2. Le jugement sur l'exil

a) l'exil n'est pas un mal.
b) l'exil est une souffrance.
c) l'exil n'est pas un mal.

3. L'argumentation

a) Si c'est une sentence populaire injuste qui a entraîné l'exil, il faut le mépriser. L'exil n'est qu'une forme de séjour à l'étranger, situation que beaucoup de gens connaissent (ou ont connue), notamment des philosophes très célèbres.
b) pas d'argumentation (voir ci-dessous 4)
c) l'exil ne peut nous ravir l'essentiel : le monde et nous-mêmes. Les plus hautes aspirations de l'homme peuvent s'exercer partout.
Rem. : Les choses ont évolué entre Cicéron et Sénèque (populi voluntas/ humana potentia).

4. Les sentiments

a) absents.
b) Ovide ne raisonne pas sur l'exil : il en exprime la souffrance.

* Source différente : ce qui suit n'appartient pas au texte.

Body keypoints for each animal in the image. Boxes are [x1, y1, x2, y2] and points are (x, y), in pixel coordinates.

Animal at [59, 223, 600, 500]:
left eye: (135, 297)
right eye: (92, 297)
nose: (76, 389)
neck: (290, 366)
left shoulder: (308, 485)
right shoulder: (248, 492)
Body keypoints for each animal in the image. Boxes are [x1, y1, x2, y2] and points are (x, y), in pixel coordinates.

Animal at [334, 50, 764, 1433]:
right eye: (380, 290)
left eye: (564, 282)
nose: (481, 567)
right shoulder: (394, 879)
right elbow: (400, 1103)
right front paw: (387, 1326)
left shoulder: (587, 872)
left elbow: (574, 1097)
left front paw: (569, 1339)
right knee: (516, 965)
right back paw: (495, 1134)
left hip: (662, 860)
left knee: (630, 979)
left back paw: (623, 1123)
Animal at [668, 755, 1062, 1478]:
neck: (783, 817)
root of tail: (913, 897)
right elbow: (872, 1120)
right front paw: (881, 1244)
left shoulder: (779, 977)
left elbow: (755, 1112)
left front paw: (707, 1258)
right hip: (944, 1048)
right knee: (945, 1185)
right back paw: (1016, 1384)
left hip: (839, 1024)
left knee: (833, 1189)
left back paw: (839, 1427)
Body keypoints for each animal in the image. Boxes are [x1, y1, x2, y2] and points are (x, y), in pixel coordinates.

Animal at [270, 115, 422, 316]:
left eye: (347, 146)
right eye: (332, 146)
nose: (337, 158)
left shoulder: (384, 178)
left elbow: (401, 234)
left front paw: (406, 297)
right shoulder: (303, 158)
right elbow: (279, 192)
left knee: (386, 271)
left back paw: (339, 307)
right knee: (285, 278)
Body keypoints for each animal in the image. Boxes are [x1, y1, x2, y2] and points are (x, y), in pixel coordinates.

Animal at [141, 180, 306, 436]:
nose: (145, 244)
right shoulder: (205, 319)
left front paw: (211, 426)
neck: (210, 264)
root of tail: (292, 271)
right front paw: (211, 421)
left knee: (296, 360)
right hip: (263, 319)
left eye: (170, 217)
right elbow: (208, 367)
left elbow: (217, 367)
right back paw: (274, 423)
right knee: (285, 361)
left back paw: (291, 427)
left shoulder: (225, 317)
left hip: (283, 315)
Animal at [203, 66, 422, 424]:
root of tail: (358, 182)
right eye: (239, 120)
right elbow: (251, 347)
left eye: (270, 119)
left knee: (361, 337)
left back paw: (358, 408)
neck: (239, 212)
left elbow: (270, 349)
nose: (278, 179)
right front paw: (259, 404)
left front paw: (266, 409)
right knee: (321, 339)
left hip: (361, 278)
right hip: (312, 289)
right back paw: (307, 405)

Ici, c'est le regret des êtres et des lieux qui est évoqué à travers trois axes antithétiques : l'absence - la présence; le réel - l'imaginaire; la peine - la consolation.
c) absents.
Rem. : En fait, les réflexions de Cicéron et Sénèque sont destinées à repousser les sentiments malheureux qui pourraient naître de l'exil.

5. La cohérence

a) la sérénité de la réflexion cicéronienne est en contradiction avec les sentiments manifestés lors de l'exil et de sa charge en Cilicie (ce que Cicéron appelle la peregrinatio): il ne se résigne pas à l'injustice et manifeste un ardent désir de retour.
b) Ovide n'a qu'un seul langage (du reste, son oeuvre d'exil est une tentative d'obtenir son retour).
c) l'indifférence manifestée par Sénèque dans la Consolation à Helvia est contredite par sa tentative d'amadouer Polybe.